How do you see Elsa in the future?

Elsa should be able to help people with many different chronic diseases. and you should be able to follow both your own symptoms, the measurable and the individual and be able to relate it to the treatment you receive. Anyone who uses Elsa should be able to test and measure what works just for them. If people at increased risk continuously follow their symptoms with Elsa, treatment can be started immediately as soon as the first symptoms appear. It also means that it is possible to adapt to different treatments quickly.

What tips would you give to an Elsa user?

Today, people who use Elsa are part of a development project. The user is an important partner for Elsa to help us develop an instrument that will help the individual to take great control of their illness. The user should feel like a partner of this instrument! It makes sense. In addition, there is the benefit of what you log in to the app now and in the future you can take with you to your doctor's visits.

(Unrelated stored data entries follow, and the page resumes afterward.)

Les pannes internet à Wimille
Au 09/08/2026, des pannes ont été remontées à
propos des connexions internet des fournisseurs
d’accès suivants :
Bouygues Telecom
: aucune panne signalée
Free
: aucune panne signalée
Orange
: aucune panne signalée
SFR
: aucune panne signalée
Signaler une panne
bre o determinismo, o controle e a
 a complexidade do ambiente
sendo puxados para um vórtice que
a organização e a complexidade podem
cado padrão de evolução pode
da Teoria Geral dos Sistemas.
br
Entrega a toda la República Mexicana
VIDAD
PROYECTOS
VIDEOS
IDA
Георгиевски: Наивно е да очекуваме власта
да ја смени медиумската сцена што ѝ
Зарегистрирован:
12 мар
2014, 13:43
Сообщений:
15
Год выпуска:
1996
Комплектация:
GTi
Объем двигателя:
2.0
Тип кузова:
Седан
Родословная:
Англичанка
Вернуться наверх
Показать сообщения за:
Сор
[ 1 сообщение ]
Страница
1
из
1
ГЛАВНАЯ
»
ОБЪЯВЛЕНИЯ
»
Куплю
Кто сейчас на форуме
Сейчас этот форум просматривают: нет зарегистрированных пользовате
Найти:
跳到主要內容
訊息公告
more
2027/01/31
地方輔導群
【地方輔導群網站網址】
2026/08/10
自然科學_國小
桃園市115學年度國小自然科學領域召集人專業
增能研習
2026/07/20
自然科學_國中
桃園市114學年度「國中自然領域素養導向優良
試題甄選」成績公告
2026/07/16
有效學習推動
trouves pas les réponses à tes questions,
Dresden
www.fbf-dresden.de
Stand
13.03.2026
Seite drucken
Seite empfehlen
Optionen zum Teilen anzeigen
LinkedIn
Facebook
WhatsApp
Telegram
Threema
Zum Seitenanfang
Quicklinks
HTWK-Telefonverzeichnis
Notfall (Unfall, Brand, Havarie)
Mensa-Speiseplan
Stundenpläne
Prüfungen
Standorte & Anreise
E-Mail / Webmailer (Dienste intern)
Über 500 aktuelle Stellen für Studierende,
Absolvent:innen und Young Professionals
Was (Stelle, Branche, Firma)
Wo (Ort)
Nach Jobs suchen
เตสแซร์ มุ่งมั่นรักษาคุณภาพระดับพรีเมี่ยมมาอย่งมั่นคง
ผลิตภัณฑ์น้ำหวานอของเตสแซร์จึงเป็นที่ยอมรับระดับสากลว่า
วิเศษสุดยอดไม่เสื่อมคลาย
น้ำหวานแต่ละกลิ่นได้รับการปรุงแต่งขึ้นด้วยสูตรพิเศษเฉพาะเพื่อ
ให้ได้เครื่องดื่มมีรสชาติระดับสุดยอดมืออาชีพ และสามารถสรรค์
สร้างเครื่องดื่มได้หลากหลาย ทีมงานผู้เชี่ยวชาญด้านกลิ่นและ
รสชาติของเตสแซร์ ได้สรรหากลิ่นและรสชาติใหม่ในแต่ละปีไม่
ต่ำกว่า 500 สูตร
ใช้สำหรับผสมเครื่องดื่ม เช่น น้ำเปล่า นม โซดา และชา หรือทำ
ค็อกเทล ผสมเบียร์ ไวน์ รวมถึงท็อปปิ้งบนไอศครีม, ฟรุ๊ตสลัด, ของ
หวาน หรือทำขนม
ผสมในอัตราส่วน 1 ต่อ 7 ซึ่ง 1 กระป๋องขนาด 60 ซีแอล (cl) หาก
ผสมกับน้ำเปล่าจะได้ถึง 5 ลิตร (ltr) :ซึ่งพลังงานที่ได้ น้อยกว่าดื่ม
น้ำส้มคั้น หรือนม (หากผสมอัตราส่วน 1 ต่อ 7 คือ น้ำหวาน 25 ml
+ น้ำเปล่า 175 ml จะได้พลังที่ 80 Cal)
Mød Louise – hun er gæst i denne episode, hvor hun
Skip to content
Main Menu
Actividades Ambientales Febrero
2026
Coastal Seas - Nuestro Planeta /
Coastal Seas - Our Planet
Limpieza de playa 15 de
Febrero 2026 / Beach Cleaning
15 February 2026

What do you see in the future for RA patients? What do you dream of happening in the "market" in terms of RA?

What I think is most hopeful in the short term is new medicines. Then I think mainly of new so-called jackhammers that are taken in tablet form. In the medium term, a shift to even earlier treatment together with these new drugs can create a great improvement, even if it is not a complete solution. Here it is important to detect RA early. In the longer term, I see the opportunity to be able to go in even earlier and discover those who are at risk of getting RA and being treated with changing lifestyles and medicines. It can be compared with the fact that, for example, high blood pressure is detected and in this way people can be treated before they suffer from a stroke, for example.

What do you see in the future for RA patients? What do you dream of happening in the "market" in terms of RA?

I find it strange that there are no giant projects to bring out the possibilities of individual treatments and lifestyle changes in a systematic way today. If Elsa can develop better tools to give that knowledge individualized in a simple way - then I think that Elsa should be able to have great opportunities to become a leading player in this.